Group of Seven (G7) wealthy democracies agreed to enforce a lower price for Russian oil by Dec. 5 in a bid to stifle Moscow’s main source of revenue and hamper its efforts in Ukraine. However, industry leaders and a U.S. official say the plan, which involved a ban on insuring or financing Russian fuel shipments above a certain price level, could backfire if Russia is able to summon its own ships and secure new export destinations, according to Reuters.

“In theory there is a big enough shadow fleet to continue Russian crude flows after Dec. 5,” Andrea Olivi, global head of wet freight at commodities trading giant Trafigura told Reuters. These vessels would not need international insurance, allowing them to evade the price cap, Olivi added.

New forecasts show that Russia’s oil export quantities may remain largely unchanged if it flouts the price cap, Reuters reported.

Russian President Vladimir Putin pledged in September to cut off energy exports to Europe if the G7 chose to move forward with the price cap.

Up to 90% of Russian oil could flow through service providers not covered by the price cap, a U.S. treasury official who spoke on the condition of anonymity to discuss sensitive topics, told Reuters.
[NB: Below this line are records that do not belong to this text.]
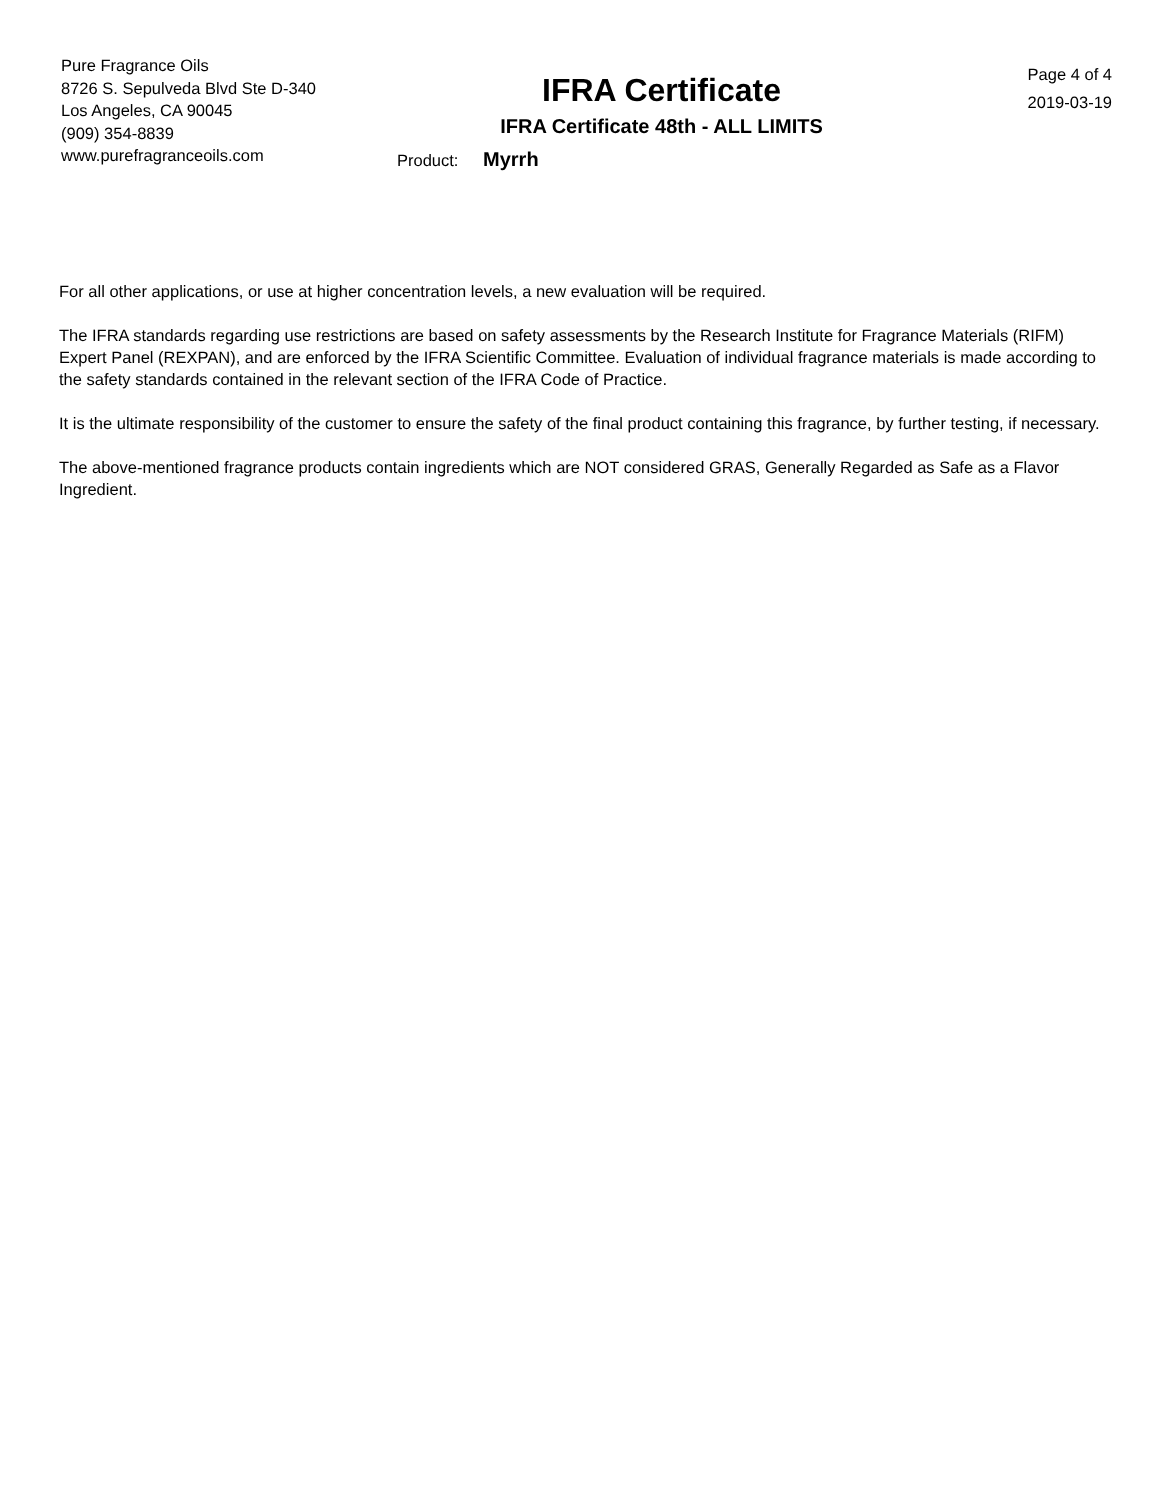Pure Fragrance Oils
8726 S. Sepulveda Blvd Ste D-340
Los Angeles, CA 90045
(909) 354-8839
www.purefragranceoils.com
IFRA Certificate
IFRA Certificate 48th - ALL LIMITS
Product: Myrrh
Page 4 of 4
2019-03-19
For all other applications, or use at higher concentration levels, a new evaluation will be required.
The IFRA standards regarding use restrictions are based on safety assessments by the Research Institute for Fragrance Materials (RIFM) Expert Panel (REXPAN), and are enforced by the IFRA Scientific Committee. Evaluation of individual fragrance materials is made according to the safety standards contained in the relevant section of the IFRA Code of Practice.
It is the ultimate responsibility of the customer to ensure the safety of the final product containing this fragrance, by further testing, if necessary.
The above-mentioned fragrance products contain ingredients which are NOT considered GRAS, Generally Regarded as Safe as a Flavor Ingredient.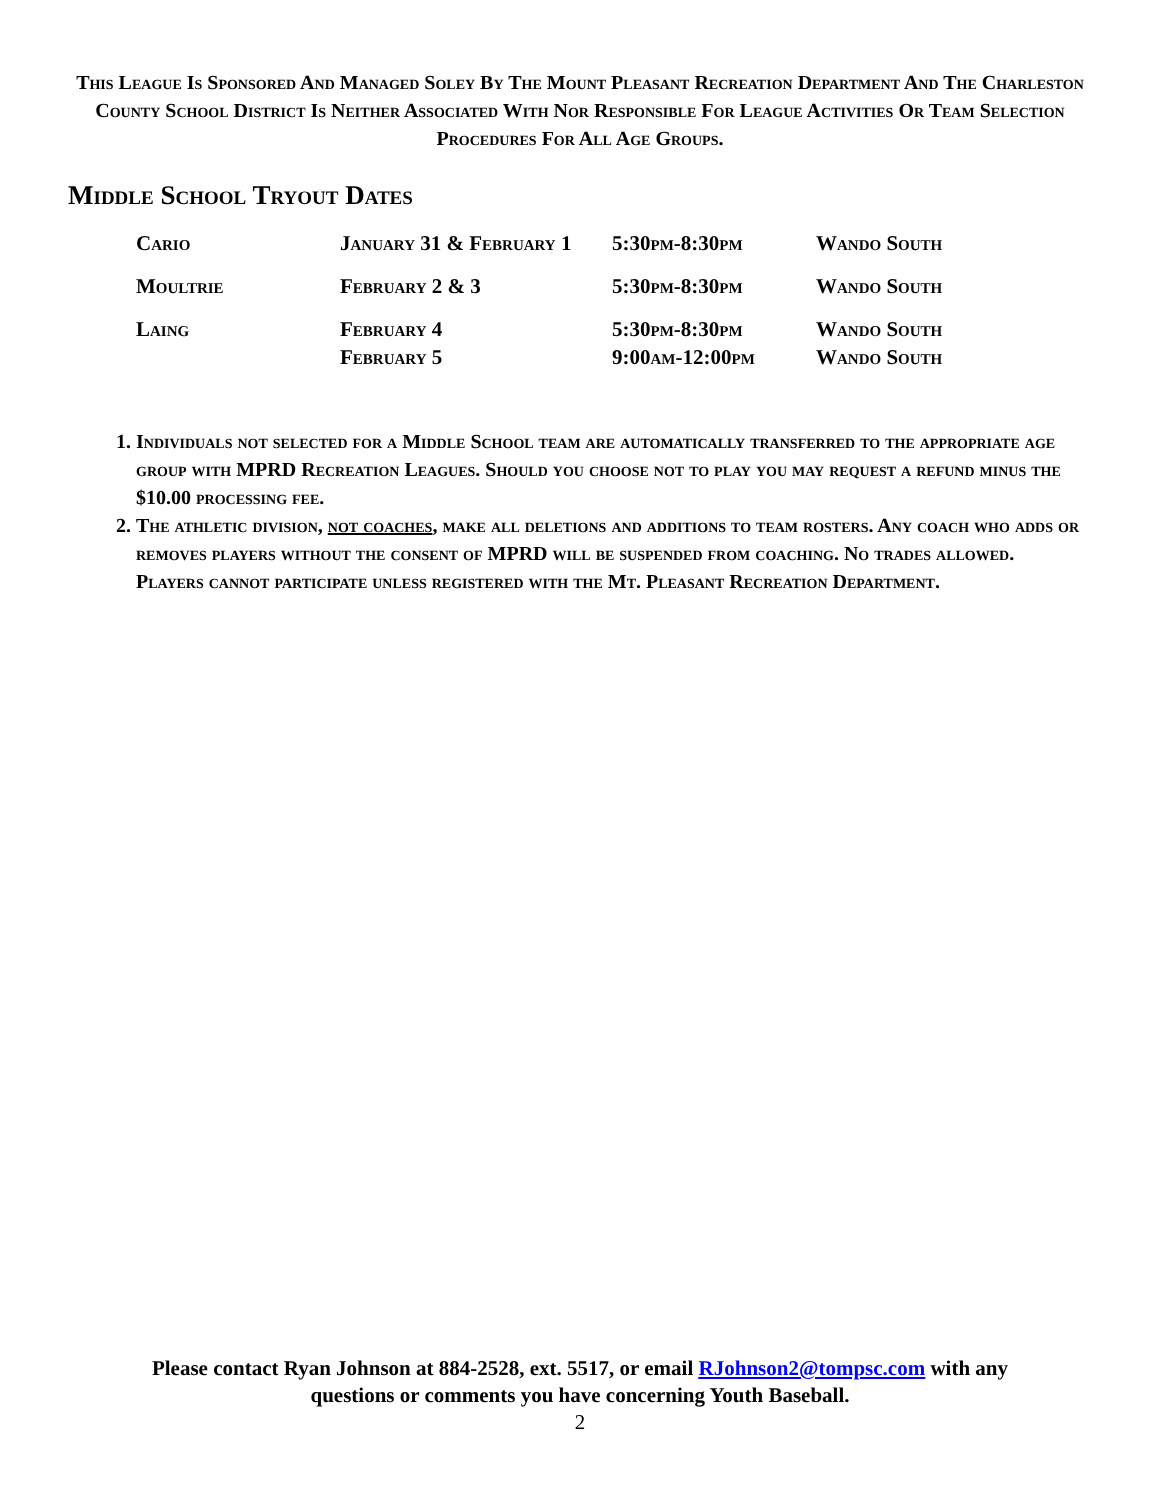This League Is Sponsored And Managed Soley By The Mount Pleasant Recreation Department And The Charleston County School District Is Neither Associated With Nor Responsible For League Activities Or Team Selection Procedures For All Age Groups.
Middle School Tryout Dates
| Cario | January 31 & February 1 | 5:30pm-8:30pm | Wando South |
| Moultrie | February 2 & 3 | 5:30pm-8:30pm | Wando South |
| Laing | February 4 | 5:30pm-8:30pm | Wando South |
| | February 5 | 9:00am-12:00pm | Wando South |
1. Individuals not selected for a Middle School team are automatically transferred to the appropriate age group with MPRD Recreation Leagues. Should you choose not to play you may request a refund minus the $10.00 processing fee.
2. The athletic division, not coaches, make all deletions and additions to team rosters. Any coach who adds or removes players without the consent of MPRD will be suspended from coaching. No trades allowed. Players cannot participate unless registered with the Mt. Pleasant Recreation Department.
Please contact Ryan Johnson at 884-2528, ext. 5517, or email RJohnson2@tompsc.com with any
questions or comments you have concerning Youth Baseball.
2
The U.S. has already seen Russian ships changing their countries of origin beyond the G7, the official added.

Russia could lose out on just one to two million barrels per day (bpd) should it choose not to comply with the price cap, Reuters reported.

Russia exported seven million bpd in September, according to Reuters. Skirting the price cap would cause some financial difficulties for Russia but could also slash global supply by 1% to 2%, raising prices at the pump. (RELATED: The West’s Scheme To Slash Russian Oil Profits Could End Up Backfiring)

Should it be able to muster Indian and Chinese ships as part of its “shadow fleet,” Russia’s December exports could fall by just 600,000 bpd, JP Morgan told Reuters.

“Oil traders dealing in Russian oil are no longer in Switzerland, Geneva or London. They are more coming out of the Middle East,” Norbert Rucker, head of economics and next generation research at Swiss wealth manager Julius Baer, told Reuters.

“If you look at the Asian buyers of the oil, the ships, the insurance — this seems to be increasingly done out of Asia,” Rucker added.

India and China have declined to say whether they would endorse a price cap, as they already purchase Russian oil at steep discounts since existing U.S. and European sanctions against Russia have already cut off much of the country’s oil supply to the West, Reuters reported. A price cap could further suppress Russian crude prices, benefiting China and India.

The European Union is set to ban Russian oil imports altogether by the end of 2022.

The G7 and the Russian government did not immediately respond to the Daily Caller News Foundation’s requests for comment.